**Exercise**. Every record below must come back exactly as written, with the images dropped.

(Electronic design files)
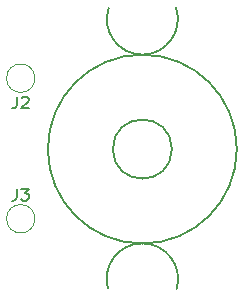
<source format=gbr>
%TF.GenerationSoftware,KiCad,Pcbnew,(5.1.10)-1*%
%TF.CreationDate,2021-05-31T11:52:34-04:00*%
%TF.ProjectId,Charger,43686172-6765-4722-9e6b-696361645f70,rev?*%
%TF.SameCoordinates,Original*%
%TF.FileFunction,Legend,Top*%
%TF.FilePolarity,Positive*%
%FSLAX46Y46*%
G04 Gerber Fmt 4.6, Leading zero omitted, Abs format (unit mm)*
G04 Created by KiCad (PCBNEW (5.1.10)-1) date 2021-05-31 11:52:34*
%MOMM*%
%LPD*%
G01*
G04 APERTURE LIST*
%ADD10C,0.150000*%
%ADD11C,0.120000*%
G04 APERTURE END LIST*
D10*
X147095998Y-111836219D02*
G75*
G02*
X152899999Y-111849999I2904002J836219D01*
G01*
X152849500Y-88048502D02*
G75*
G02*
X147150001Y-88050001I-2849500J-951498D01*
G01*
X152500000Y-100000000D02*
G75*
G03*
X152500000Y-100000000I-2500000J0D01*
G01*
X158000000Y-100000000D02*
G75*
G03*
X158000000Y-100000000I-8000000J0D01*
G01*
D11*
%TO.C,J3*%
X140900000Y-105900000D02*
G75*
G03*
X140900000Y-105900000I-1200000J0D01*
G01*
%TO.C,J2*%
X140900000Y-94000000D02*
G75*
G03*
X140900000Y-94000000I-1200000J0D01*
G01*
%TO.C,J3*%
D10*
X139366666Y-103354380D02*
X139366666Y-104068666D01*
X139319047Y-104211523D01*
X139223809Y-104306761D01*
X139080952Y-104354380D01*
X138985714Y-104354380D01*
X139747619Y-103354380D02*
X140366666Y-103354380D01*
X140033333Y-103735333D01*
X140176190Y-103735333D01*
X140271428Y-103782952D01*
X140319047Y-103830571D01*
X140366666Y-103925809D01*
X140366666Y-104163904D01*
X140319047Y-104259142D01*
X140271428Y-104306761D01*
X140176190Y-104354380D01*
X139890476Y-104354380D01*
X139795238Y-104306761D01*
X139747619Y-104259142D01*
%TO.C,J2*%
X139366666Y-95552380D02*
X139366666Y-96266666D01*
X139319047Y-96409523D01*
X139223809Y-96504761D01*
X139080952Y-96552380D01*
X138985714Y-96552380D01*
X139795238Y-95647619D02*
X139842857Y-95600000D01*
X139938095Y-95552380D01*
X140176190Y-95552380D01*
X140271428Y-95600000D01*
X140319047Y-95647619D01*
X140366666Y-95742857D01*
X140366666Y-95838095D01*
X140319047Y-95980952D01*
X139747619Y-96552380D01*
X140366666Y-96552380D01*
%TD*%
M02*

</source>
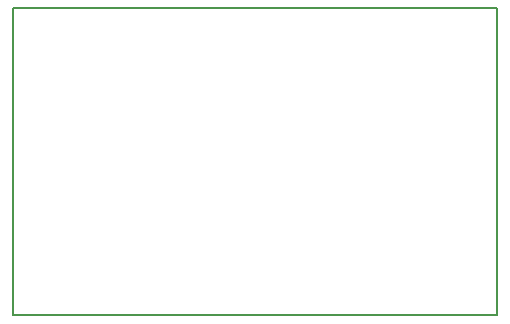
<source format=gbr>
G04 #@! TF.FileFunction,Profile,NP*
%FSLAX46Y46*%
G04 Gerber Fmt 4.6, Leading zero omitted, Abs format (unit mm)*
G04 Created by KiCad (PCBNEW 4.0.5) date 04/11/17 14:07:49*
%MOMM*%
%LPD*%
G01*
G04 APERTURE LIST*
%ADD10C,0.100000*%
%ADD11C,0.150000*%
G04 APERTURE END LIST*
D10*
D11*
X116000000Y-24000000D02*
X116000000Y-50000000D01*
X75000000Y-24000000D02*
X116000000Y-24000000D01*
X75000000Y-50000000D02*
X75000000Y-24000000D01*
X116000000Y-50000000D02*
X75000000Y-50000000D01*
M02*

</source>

**Result for this exercise**.
<source format=gbr>
%TF.GenerationSoftware,KiCad,Pcbnew,(5.1.10)-1*%
%TF.CreationDate,2021-05-31T11:52:34-04:00*%
%TF.ProjectId,Charger,43686172-6765-4722-9e6b-696361645f70,rev?*%
%TF.SameCoordinates,Original*%
%TF.FileFunction,Legend,Top*%
%TF.FilePolarity,Positive*%
%FSLAX46Y46*%
G04 Gerber Fmt 4.6, Leading zero omitted, Abs format (unit mm)*
G04 Created by KiCad (PCBNEW (5.1.10)-1) date 2021-05-31 11:52:34*
%MOMM*%
%LPD*%
G01*
G04 APERTURE LIST*
%ADD10C,0.150000*%
%ADD11C,0.120000*%
G04 APERTURE END LIST*
D10*
X147095998Y-111836219D02*
G75*
G02*
X152899999Y-111849999I2904002J836219D01*
G01*
X152849500Y-88048502D02*
G75*
G02*
X147150001Y-88050001I-2849500J-951498D01*
G01*
X152500000Y-100000000D02*
G75*
G03*
X152500000Y-100000000I-2500000J0D01*
G01*
X158000000Y-100000000D02*
G75*
G03*
X158000000Y-100000000I-8000000J0D01*
G01*
D11*
%TO.C,J3*%
X140900000Y-105900000D02*
G75*
G03*
X140900000Y-105900000I-1200000J0D01*
G01*
%TO.C,J2*%
X140900000Y-94000000D02*
G75*
G03*
X140900000Y-94000000I-1200000J0D01*
G01*
%TO.C,J3*%
D10*
X139366666Y-103354380D02*
X139366666Y-104068666D01*
X139319047Y-104211523D01*
X139223809Y-104306761D01*
X139080952Y-104354380D01*
X138985714Y-104354380D01*
X139747619Y-103354380D02*
X140366666Y-103354380D01*
X140033333Y-103735333D01*
X140176190Y-103735333D01*
X140271428Y-103782952D01*
X140319047Y-103830571D01*
X140366666Y-103925809D01*
X140366666Y-104163904D01*
X140319047Y-104259142D01*
X140271428Y-104306761D01*
X140176190Y-104354380D01*
X139890476Y-104354380D01*
X139795238Y-104306761D01*
X139747619Y-104259142D01*
%TO.C,J2*%
X139366666Y-95552380D02*
X139366666Y-96266666D01*
X139319047Y-96409523D01*
X139223809Y-96504761D01*
X139080952Y-96552380D01*
X138985714Y-96552380D01*
X139795238Y-95647619D02*
X139842857Y-95600000D01*
X139938095Y-95552380D01*
X140176190Y-95552380D01*
X140271428Y-95600000D01*
X140319047Y-95647619D01*
X140366666Y-95742857D01*
X140366666Y-95838095D01*
X140319047Y-95980952D01*
X139747619Y-96552380D01*
X140366666Y-96552380D01*
%TD*%
M02*

</source>
<source format=gbr>
G04 #@! TF.FileFunction,Profile,NP*
%FSLAX46Y46*%
G04 Gerber Fmt 4.6, Leading zero omitted, Abs format (unit mm)*
G04 Created by KiCad (PCBNEW 4.0.5) date 04/11/17 14:07:49*
%MOMM*%
%LPD*%
G01*
G04 APERTURE LIST*
%ADD10C,0.100000*%
%ADD11C,0.150000*%
G04 APERTURE END LIST*
D10*
D11*
X116000000Y-24000000D02*
X116000000Y-50000000D01*
X75000000Y-24000000D02*
X116000000Y-24000000D01*
X75000000Y-50000000D02*
X75000000Y-24000000D01*
X116000000Y-50000000D02*
X75000000Y-50000000D01*
M02*

</source>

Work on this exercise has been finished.